All I know is old Alphasonik=good and new Alphasonik= bad.


----------



## Guy (Feb 16, 2006)

Steve Mantz mentioned that some of the first Alphasonics they manufactured had some design problems- it's been so long ago that I don't remember the specific model no.


----------



## fredridge (Jan 17, 2007)

For that kind of money, why don't you pick up that Soundstream I am selling for $100, will give you the power and quality, plus flexibility to run high current.


----------



## birdie2000 (Jan 27, 2007)

It looks to be quite a bit larger, which I'm trying to avoid.

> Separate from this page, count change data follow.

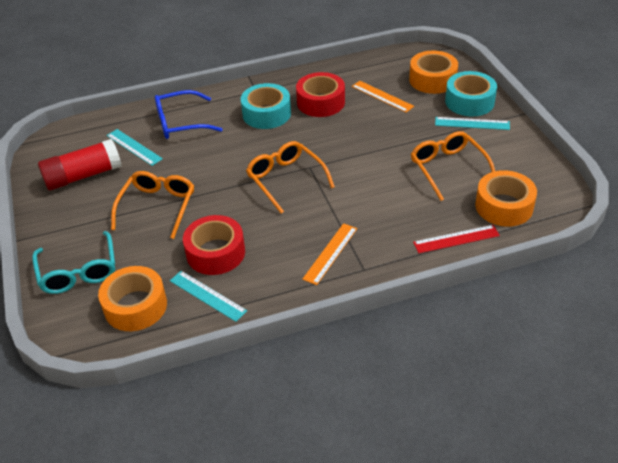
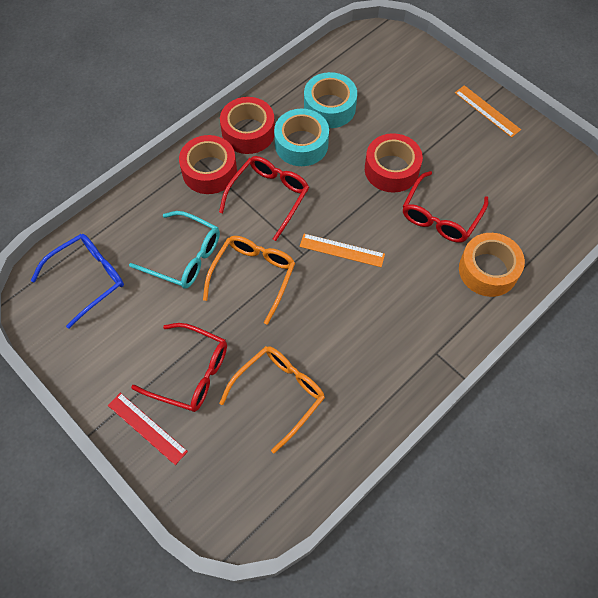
orange glasses: [111,171,194,239] [246,141,335,214] [411,131,495,201] = 3 -> [203,236,295,325] [219,346,325,454] = 2
orange tape: [98,266,167,331] [409,50,458,94] [475,170,537,227] = 3 -> [459,233,525,297] = 1
red glasses: none = 0 -> [131,323,227,412] [219,156,309,241] [402,171,488,243] = 3
red glue stick: [38,139,122,191] = 1 -> none = 0
red tape: [183,215,245,275] [296,72,345,117] = 2 -> [179,135,237,194] [220,97,275,154] [365,133,423,193] = 3
turquoise ruler: [106,129,163,166] [170,271,247,322] [435,117,510,130] = 3 -> none = 0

Thinking about just picking up a Memphis MCA150 to match the Belle. Slightly larger than I want, but the overall footprint fits pretty well.


----------



## fredridge (Jan 17, 2007)

8.5x9.8 x 2.25 and will actually be a bit smaller without the front cover which I don't have.

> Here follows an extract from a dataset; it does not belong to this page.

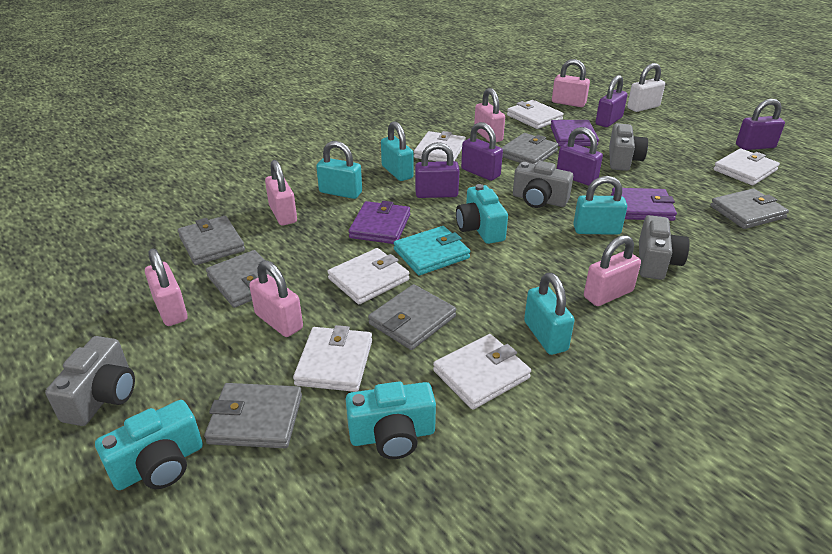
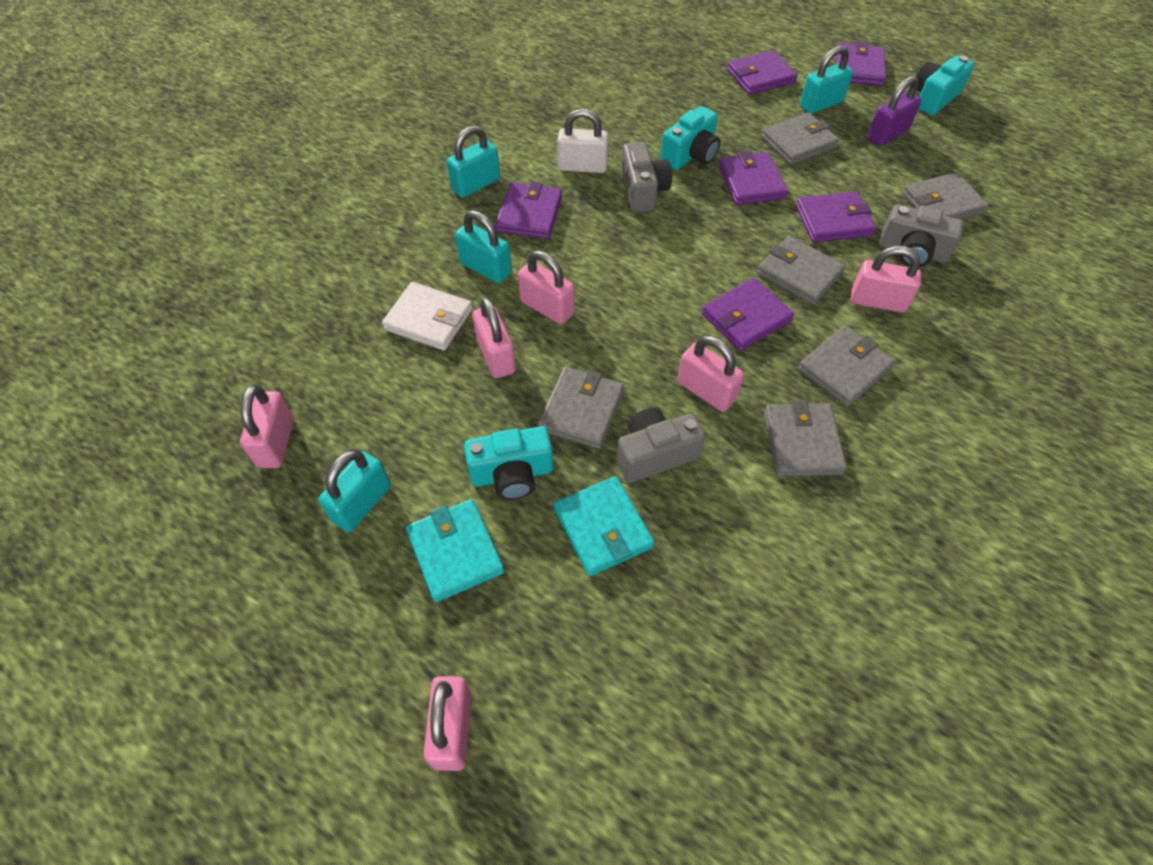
grey camera: [45,336,135,426] [513,161,573,208] [609,123,648,171] [639,215,690,280] = 4 -> [616,408,705,483] [621,142,672,213] [879,204,964,267] = 3
purple padlock: [415,142,460,198] [461,122,503,181] [557,127,603,186] [596,75,627,127] [736,98,785,150] = 5 -> [867,76,921,146] = 1
purple wallet: [349,201,410,244] [551,120,599,146] [611,188,677,221] = 3 -> [495,182,562,239] [702,278,794,351] [719,151,788,205] [727,50,798,95] [796,192,876,243] [836,42,886,86] = 6
turquoise wallet: [394,226,470,275] = 1 -> [406,499,504,602] [554,476,654,576] = 2
white wallet: [293,325,372,392] [327,248,409,304] [414,131,466,162] [433,334,531,410] [507,100,564,129] [713,148,780,185] = 6 -> [382,282,473,351] = 1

I can take actual when I get home. But just giving some options. I just picked up a DLS and don't need this one


----------



## fredridge (Jan 17, 2007)

Just saw that you are looking for a tweeter amp. You probably get away with 50w per channel


----------



## birdie2000 (Jan 27, 2007)

The long rectangle vs. square is actually what some of the problem is, but thanks for offering.


----------